Uma romaria de amigos, familiares e curiosos se revezou entre sábado e domingo, na Assembleia Legislativa, para se despedir do secretário Eliseu Santos, assassinado com dois tiros na noite de sexta-feira.
Autoridades como a governadora Yeda Crusius e o prefeito José Fogaça alteraram suas agendas no final de semana para participar dos atos fúnebres do ex-deputado do PTB, evangélico praticante.

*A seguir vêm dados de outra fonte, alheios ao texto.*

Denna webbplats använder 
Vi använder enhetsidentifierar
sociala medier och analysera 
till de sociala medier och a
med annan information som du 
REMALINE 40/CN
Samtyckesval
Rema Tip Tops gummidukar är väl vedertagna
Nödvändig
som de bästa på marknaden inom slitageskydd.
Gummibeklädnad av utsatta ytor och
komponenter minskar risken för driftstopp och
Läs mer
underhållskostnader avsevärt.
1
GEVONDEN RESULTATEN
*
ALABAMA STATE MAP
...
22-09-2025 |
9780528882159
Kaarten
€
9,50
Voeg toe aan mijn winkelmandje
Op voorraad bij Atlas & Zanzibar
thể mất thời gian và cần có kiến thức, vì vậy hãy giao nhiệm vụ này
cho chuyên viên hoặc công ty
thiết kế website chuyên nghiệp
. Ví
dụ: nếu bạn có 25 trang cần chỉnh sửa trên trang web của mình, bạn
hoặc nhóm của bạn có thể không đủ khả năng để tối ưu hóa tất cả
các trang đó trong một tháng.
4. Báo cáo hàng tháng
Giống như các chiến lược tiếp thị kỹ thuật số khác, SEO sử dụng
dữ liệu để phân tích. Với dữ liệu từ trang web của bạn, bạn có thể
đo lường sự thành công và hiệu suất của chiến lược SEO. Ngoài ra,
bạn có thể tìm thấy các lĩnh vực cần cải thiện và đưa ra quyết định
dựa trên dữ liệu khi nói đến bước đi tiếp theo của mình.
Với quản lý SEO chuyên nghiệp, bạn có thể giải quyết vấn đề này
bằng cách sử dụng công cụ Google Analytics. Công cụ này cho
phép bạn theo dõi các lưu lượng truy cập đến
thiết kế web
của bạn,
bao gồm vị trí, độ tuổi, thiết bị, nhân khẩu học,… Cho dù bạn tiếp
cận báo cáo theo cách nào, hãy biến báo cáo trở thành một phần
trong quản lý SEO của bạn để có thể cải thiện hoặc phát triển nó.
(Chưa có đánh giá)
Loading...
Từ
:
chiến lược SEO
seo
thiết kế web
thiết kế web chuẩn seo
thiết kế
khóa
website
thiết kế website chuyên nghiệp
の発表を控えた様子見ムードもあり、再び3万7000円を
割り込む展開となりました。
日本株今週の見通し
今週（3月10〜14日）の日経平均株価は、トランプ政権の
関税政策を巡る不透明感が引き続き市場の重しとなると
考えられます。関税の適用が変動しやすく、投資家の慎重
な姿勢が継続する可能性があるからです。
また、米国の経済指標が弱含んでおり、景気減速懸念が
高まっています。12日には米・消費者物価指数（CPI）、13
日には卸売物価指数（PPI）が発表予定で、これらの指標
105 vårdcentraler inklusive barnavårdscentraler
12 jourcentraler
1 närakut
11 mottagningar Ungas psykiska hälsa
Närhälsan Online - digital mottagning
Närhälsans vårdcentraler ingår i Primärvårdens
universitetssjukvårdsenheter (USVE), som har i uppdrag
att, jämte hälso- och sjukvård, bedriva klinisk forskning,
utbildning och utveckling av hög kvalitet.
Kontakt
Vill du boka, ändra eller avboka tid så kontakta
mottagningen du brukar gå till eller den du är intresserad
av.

Eram 17h quando familiares, amigos e políticos se despediram do secretário de Saúde da Capital, Eliseu Santos, morto a tiros na frente da mulher, Denise, e da filha caçula, Mariana, quando deixava um culto evangélico no bairro Floresta na noite de sexta-feira.
No mesmo horário, o presidente da Federação Gaúcha de Futebol, Francisco Novelletto, atendia ao último pedido do médico. Na quinta-feira, Novelletto recebeu um telefonema de Eliseu com uma solicitação inusitada: queria um minuto de silêncio em homenagem às pessoas que “não morreram de dengue”, durante a partida entre Grêmio e Novo Hamburgo, no Estádio Olímpico. Em vez disso, os cartolas do futebol dedicaram o minuto de silêncio ao secretário, torcedor do Internacional.
– Ele queria tanto um minuto de silêncio. Atendi seu pedido – disse Novelletto.
A chegada do corpo do secretário na Assembleia Legislativa, às 13h50min de sábado, deu início a uma romaria de familiares, amigos, políticos e eleitores que queriam se despedir do petebista. No início da tarde de ontem, faltava espaço no Salão Júlio de Castilhos para tantas pessoas. Algumas se aglomeravam na escadaria de acesso ao segundo andar do Legislativo.
O sepultamento ocorreu no domingo por conta do deslocamento de Virgínia, um dos três filhos do primeiro casamento de Eliseu, que estava na Alemanha. Assim que ela chegou ao parlamento, por volta das 13h, foi amparada pelos irmãos Artur e Eliseu. Visivelmente transtornada, a viúva do secretário era acudida a todo momento por familiares. A ex-vereadora Sônia Santos chegou da França na manhã de ontem para se despedir do ex-marido.
Durante o funeral, políticos relembraram a trajetória do secretário. Ao microfone, o senador Sérgio Zambiasi (PTB) recordou do último encontro com o colega de partido, ocorrido na quinta-feira em Brasília.
– Era um bicho teimoso. Essa é a imagem que quero ter dele – disse.

“Espero que a justiça seja feita”, diz irmão

Consternado, Fogaça permaneceu mais de 10 horas no velório, intercaladas por pequenos períodos de descanso. Num dos poucos pedidos de entrevista que atendeu, não segurou as lágrimas. Ontem, disse que por sugestão de Eliseu tem uma Bíblia em seu gabinete na prefeitura. Em alguns momentos, liam trechos juntos.
Após a manifestação dos políticos, pastores da Assembleia de Deus celebraram um culto no Salão Júlio de Castilhos. Um dos momentos de maior emoção foi durante a apresentação do cantor gospel Elton Machado.
A governadora Yeda Crusius, que já tinha ido ao velório no sábado, lembrou ontem em entrevista que é recorrentemente cobrada por maior segurança pública:

– Acho que a forma pela qual Eliseu se foi indica que a gente tem de aplicar tudo no combate à violência.

O cortejo com o corpo do ex-deputado deixou a Assembleia no caminhão do Corpo de Bombeiros por volta das 15h45min em direção à Lomba do Pinheiro. Após o sepultamento, palmas encerraram as homenagens ao secretário.

– Vou entregar nas mãos de Deus, mas espero que a justiça seja feita – disse Dirceu dos Santos, 77 anos, um dos irmãos de Eliseu.